● **TEXTO PROPORCIONADO**:
##############################

Ana Teresa López de
Llergo
Yoinfluyo, 22-2-14
Los seres humanos
nacemos con una gran capacidad de concretar posibilidades. Esto quiere decir
que con la propia colaboración somos artífices de nuestro futuro. Sin embargo,
todos deseamos que los resultados alcancen beneficios, que haya progreso, que
mejoremos, porque también sabemos, por propia experiencia, que existe la
posibilidad de no mejorar sino de retroceder, de perjudicarnos, de perjudicar.
En la adquisición de
una manera de ser hay diferentes grados de participación, hay personas cuyo
desenvolvimiento es muy lento debido a la poca decisión para acometer sus
responsabilidades, estos se dejan llevar por la comodidad y rechazan el esfuerzo
necesario para adelantar.
Hay quienes son decididos pero no actúan
honestamente, estos adquieren hábitos perjudiciales que les confunden y acaban
justificado los vicios que cultivan.
En esos dos casos las
personas adquieren vicios, en el primero por dejadez se instala la pereza y de
allí se derivarán otros. En el segundo hay participación activa y se instalan
vicios proporcionados al modo como se perjudica la persona o perjudica a los
demás. Si se busca el placer la persona puede dejarse llevar por la lujuria o
la gula, si se busca el poder la persona se hace avara o injusta.
Cuando la persona
desea mejorar adquirirá virtudes o hábitos buenos que conseguirán el
perfeccionamiento del ejercicio de las facultades humanas. Y esas facultades
son: la apetencia de lo placentero, la apetencia de la superación, la
inteligencia y la voluntad. Las cuatro influyen en los aspectos corpóreo y
espiritual, aunque las dos últimas solamente son propias de los seres con
espiritualidad.

##############################

Datos extraídos de una colección
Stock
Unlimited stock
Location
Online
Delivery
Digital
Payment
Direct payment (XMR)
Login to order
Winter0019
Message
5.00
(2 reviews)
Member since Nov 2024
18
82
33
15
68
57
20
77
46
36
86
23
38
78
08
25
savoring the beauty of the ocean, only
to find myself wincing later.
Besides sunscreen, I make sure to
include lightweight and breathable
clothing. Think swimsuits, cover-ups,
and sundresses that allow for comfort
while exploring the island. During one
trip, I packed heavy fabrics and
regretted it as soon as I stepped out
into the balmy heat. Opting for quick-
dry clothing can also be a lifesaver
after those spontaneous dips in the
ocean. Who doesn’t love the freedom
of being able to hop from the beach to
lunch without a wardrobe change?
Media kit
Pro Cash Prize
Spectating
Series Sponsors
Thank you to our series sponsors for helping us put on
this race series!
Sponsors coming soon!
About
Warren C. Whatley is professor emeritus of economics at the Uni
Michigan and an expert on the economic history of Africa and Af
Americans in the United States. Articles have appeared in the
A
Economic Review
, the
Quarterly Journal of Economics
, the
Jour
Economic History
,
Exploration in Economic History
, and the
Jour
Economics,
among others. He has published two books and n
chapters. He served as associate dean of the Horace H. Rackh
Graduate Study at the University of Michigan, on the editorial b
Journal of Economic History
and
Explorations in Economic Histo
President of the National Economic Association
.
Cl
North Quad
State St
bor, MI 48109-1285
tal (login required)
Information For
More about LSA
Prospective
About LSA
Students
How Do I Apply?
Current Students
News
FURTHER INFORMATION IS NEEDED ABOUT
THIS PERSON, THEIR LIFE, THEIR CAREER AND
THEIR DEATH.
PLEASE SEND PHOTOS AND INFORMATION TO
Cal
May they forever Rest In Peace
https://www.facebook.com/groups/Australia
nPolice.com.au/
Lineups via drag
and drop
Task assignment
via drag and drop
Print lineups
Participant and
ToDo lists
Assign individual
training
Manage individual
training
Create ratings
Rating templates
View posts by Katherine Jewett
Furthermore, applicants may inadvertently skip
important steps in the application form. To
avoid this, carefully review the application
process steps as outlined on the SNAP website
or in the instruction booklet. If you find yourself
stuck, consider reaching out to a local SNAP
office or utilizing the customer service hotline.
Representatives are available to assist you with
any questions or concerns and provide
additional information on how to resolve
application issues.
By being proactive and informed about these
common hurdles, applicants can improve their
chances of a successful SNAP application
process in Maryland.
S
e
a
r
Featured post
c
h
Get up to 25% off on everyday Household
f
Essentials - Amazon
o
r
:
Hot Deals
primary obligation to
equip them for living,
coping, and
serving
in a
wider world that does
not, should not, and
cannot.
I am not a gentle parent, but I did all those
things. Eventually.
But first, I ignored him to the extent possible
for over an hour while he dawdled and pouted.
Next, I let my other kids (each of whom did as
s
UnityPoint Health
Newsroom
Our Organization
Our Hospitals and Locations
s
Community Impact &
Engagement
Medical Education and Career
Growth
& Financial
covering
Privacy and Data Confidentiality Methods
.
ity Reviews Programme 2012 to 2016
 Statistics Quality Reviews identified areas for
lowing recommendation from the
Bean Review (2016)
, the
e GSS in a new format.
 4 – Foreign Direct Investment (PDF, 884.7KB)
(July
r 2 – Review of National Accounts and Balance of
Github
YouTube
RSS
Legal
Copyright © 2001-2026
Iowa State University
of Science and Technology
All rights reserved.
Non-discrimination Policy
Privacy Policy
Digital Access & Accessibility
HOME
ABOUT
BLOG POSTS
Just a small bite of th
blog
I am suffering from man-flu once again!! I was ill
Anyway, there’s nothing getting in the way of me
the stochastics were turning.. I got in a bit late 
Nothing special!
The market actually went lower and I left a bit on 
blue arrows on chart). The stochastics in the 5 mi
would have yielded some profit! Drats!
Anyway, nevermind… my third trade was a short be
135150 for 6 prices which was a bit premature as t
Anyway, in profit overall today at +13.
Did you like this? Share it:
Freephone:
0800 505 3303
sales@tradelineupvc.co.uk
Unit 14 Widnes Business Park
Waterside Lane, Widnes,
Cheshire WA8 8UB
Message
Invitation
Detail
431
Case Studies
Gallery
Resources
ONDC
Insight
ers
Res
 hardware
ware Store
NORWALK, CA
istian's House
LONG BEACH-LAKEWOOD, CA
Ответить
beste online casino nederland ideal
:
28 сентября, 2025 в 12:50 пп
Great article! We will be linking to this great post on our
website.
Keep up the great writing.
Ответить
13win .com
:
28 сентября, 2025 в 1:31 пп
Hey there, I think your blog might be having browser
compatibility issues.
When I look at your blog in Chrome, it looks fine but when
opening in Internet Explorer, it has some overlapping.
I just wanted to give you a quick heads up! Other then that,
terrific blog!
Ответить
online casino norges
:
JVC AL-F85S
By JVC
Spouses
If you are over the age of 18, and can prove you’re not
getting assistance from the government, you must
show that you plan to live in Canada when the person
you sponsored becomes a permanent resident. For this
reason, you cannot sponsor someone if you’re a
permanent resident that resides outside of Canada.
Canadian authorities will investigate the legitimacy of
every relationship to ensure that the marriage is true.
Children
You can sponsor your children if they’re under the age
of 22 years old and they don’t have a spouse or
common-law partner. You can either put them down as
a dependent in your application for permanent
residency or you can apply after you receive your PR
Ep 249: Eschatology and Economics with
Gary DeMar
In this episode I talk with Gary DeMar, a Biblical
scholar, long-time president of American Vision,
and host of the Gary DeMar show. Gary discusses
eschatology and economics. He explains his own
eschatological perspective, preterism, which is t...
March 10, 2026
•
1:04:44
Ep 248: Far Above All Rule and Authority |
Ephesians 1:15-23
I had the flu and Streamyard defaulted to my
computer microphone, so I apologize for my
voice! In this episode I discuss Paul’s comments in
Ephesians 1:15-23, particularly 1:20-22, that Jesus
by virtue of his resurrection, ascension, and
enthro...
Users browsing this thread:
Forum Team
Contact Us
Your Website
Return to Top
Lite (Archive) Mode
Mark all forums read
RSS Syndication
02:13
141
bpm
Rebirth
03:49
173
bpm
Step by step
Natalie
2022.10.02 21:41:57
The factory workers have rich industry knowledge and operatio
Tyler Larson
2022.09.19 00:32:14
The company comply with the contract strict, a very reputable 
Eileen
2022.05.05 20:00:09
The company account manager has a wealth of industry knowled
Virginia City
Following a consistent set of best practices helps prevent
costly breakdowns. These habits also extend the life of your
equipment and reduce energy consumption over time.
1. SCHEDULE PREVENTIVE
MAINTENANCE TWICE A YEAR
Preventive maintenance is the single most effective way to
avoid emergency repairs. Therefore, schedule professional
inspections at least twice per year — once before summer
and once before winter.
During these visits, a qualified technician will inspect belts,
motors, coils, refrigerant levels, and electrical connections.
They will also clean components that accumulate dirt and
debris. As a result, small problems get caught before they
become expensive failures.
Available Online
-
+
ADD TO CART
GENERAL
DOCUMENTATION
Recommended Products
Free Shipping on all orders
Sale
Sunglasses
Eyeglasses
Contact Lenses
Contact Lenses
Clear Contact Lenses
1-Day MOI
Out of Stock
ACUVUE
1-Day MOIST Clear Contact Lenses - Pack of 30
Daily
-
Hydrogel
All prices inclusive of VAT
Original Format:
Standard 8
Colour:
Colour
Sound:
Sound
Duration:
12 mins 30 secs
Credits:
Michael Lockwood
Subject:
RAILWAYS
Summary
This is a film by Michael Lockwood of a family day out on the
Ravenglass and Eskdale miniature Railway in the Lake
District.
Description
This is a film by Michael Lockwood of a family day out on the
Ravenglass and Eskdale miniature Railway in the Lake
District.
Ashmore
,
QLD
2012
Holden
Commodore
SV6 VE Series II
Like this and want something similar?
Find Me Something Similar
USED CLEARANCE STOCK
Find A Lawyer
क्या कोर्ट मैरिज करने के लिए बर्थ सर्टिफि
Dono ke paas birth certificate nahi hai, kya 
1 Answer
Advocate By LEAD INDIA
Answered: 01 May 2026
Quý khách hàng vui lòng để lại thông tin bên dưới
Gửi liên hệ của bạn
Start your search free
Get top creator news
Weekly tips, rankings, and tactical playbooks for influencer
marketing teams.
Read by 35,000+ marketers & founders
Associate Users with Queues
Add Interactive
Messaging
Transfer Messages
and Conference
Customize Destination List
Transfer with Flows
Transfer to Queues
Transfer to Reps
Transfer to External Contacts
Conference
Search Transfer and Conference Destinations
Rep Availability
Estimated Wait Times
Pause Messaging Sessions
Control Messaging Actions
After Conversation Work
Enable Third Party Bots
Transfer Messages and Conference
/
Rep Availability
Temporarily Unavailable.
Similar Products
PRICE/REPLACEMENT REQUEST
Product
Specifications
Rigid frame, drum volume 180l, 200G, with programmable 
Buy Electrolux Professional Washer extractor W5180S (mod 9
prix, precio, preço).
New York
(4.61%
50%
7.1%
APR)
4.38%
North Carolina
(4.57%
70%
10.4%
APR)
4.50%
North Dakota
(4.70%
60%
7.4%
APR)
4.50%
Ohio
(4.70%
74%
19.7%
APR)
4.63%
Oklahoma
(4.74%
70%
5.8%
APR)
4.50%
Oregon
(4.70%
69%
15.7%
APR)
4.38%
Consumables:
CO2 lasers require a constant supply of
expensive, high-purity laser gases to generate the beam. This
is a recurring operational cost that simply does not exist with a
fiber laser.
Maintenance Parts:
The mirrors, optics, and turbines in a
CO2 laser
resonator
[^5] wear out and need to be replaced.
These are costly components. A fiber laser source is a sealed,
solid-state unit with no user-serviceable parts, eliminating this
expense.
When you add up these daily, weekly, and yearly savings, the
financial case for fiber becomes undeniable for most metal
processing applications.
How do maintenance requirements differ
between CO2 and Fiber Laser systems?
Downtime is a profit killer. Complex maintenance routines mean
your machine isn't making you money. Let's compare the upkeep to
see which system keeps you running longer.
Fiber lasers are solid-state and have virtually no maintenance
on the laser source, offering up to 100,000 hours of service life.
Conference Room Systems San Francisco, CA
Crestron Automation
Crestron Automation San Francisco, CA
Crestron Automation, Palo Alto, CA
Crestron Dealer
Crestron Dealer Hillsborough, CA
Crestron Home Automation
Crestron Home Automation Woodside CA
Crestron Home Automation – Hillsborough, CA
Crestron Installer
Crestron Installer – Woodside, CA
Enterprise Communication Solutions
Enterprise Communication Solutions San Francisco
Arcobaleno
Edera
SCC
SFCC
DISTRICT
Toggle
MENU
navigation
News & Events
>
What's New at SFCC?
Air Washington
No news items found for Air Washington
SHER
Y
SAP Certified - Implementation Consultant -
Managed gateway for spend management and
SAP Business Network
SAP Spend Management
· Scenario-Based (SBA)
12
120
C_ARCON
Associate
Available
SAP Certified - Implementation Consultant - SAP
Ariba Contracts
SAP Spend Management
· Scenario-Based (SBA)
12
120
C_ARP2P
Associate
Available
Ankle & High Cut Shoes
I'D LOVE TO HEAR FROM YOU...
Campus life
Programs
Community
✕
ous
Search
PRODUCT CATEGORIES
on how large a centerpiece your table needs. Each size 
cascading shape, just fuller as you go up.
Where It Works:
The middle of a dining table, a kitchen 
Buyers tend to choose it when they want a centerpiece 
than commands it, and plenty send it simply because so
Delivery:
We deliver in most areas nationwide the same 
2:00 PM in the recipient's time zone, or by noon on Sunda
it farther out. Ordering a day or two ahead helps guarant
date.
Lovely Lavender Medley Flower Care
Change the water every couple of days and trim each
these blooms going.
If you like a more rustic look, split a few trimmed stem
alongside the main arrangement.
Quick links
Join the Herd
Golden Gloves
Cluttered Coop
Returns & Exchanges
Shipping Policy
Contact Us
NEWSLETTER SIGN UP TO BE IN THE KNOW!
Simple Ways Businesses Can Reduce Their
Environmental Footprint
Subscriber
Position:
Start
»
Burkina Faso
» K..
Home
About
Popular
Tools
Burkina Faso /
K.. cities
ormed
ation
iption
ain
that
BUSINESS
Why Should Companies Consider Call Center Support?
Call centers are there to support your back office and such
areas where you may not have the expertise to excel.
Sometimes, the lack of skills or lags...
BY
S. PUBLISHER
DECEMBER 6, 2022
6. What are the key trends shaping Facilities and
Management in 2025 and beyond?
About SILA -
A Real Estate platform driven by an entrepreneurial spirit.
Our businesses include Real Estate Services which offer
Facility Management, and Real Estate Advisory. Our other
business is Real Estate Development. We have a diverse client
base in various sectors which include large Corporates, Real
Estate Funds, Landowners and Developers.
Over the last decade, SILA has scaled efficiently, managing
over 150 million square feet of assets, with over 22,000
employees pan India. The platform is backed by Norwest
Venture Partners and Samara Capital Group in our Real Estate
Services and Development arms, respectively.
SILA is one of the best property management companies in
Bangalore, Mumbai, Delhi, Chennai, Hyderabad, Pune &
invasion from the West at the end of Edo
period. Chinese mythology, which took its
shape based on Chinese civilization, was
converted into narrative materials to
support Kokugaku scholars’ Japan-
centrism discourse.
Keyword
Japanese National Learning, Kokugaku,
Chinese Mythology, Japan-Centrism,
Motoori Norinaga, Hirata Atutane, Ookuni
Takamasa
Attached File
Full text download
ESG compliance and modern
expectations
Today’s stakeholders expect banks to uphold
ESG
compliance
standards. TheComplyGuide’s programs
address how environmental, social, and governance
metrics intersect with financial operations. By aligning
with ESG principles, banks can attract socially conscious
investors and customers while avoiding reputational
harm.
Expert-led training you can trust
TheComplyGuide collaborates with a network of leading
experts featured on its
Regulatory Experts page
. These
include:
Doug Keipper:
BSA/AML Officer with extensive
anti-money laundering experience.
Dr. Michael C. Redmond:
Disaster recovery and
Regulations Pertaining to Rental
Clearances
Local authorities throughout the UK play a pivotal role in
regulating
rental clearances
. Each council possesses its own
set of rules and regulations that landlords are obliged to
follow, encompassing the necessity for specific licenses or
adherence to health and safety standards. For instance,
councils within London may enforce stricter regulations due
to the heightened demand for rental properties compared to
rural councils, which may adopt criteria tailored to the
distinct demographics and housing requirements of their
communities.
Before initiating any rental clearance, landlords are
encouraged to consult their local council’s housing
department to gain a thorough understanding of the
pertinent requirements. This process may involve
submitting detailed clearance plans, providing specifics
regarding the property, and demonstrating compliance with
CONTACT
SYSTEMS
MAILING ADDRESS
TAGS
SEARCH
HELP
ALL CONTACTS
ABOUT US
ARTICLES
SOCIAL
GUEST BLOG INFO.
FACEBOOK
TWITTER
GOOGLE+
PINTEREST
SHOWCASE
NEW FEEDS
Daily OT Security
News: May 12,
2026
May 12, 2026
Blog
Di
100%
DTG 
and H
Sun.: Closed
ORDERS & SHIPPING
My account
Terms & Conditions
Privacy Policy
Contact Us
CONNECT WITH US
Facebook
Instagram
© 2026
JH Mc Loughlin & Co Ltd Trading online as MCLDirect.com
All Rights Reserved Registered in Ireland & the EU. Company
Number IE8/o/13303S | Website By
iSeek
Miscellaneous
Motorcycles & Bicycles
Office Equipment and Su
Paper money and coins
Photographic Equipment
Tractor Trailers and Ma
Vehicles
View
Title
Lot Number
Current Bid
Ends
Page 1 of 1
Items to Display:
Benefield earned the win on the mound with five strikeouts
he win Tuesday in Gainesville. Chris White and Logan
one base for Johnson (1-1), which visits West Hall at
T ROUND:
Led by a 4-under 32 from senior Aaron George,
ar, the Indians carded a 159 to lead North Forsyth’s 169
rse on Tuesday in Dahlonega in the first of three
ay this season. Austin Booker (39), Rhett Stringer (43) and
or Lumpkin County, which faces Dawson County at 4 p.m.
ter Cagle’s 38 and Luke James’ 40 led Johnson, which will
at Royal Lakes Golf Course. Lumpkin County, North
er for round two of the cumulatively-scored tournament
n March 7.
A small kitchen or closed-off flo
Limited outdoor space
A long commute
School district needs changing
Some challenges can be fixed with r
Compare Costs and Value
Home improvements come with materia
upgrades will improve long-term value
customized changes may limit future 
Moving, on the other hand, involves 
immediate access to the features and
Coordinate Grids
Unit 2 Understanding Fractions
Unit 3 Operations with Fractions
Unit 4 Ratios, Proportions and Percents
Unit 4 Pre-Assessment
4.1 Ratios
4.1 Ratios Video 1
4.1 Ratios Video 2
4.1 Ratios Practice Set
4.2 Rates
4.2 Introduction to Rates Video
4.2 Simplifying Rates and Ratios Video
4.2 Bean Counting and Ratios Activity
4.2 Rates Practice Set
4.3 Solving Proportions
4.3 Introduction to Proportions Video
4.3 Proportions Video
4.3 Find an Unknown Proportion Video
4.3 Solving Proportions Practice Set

##############################

● **TAREAS POR REALIZAR**:
- a) En el texto sobre los hábitos y las virtudes, ¿cuáles son las cuatro facultades humanas que se mencionan?
- b) Continúa el texto sobre los hábitos y las virtudes a partir de su última oración.
Los ítems no guardan relación con el texto sobre los hábitos y las virtudes.

● **CONJUNTO DE RESPUESTAS**:
- a) La apetencia de lo placentero, la apetencia de la superación, la inteligencia y la voluntad.

- b)
La adquisición de un
hábito –vicio si perjudica, virtud si beneficia- se alcanza por repetición de
actos de la misma especie, hasta que la persona consigue realizar aquello sin
esfuerzo y con gran precisión. Estas dos características producen en la persona
una gran satisfacción pues se da cuenta del dominio conseguido y de la
eficacia. Sin embargo, la satisfacción del vicio es efímera porque hay
deterioro y, aunque no se quiera reconocer, aparece el remordimiento y la
inquietud.
Por el contrario, la
satisfacción de la virtud es duradera, sobre todo, cuando se practican las
virtudes a las que les corresponde más incisivamente perfeccionar las
facultades humanas. Ellas son la templanza que logra el equilibrio en la
tendencia a lo placentero, pues la persona aprende a disfrutar sin excederse.
La fortaleza eleva la apetencia de la superación para lograr las metas, a su
debido tiempo, manteniéndose firme ante las dificultades. La prudencia
perfecciona la inteligencia pues mejora la capacidad para estudiar
adecuadamente los asuntos y tomar decisiones. La justicia engrandece la
voluntad porque la dispone siempre a dar a cada quien lo que le corresponde.
Precisamente porque
estas cuatro virtudes influyen tan apropiadamente en las facultades se les ha
denominado virtudes cardinales, están en el núcleo, en el centro y de allí
irradia su actividad.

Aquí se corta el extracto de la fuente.